> _TASK DIRECTIONS_: Take the lines below beginning at the line that has "vfov_deg: 17.1" and stopping after the line that has "f_number: 5.6", and print them exactly as they are, with no other lines.

(Beginning of EXERCISE DATA)

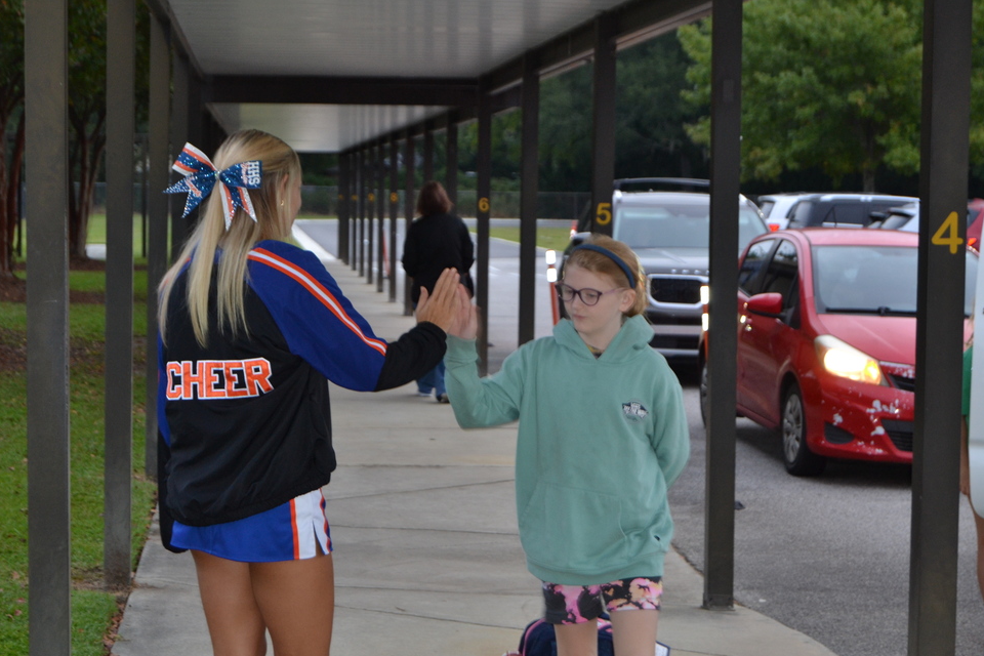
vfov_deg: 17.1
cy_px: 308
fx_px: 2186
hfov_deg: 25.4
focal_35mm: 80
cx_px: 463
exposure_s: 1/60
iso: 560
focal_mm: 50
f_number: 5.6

(End of EXERCISE DATA)
(Beginning of EXERCISE DATA)

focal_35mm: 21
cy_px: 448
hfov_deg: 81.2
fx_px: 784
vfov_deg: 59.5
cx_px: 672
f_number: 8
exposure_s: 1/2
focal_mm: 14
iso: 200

(End of EXERCISE DATA)
(Beginning of EXERCISE DATA)

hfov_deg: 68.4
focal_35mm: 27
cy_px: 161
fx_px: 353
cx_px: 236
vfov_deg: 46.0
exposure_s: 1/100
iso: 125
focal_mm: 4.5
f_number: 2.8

(End of EXERCISE DATA)

> _YOUR SOLUTION_:
vfov_deg: 17.1
cy_px: 308
fx_px: 2186
hfov_deg: 25.4
focal_35mm: 80
cx_px: 463
exposure_s: 1/60
iso: 560
focal_mm: 50
f_number: 5.6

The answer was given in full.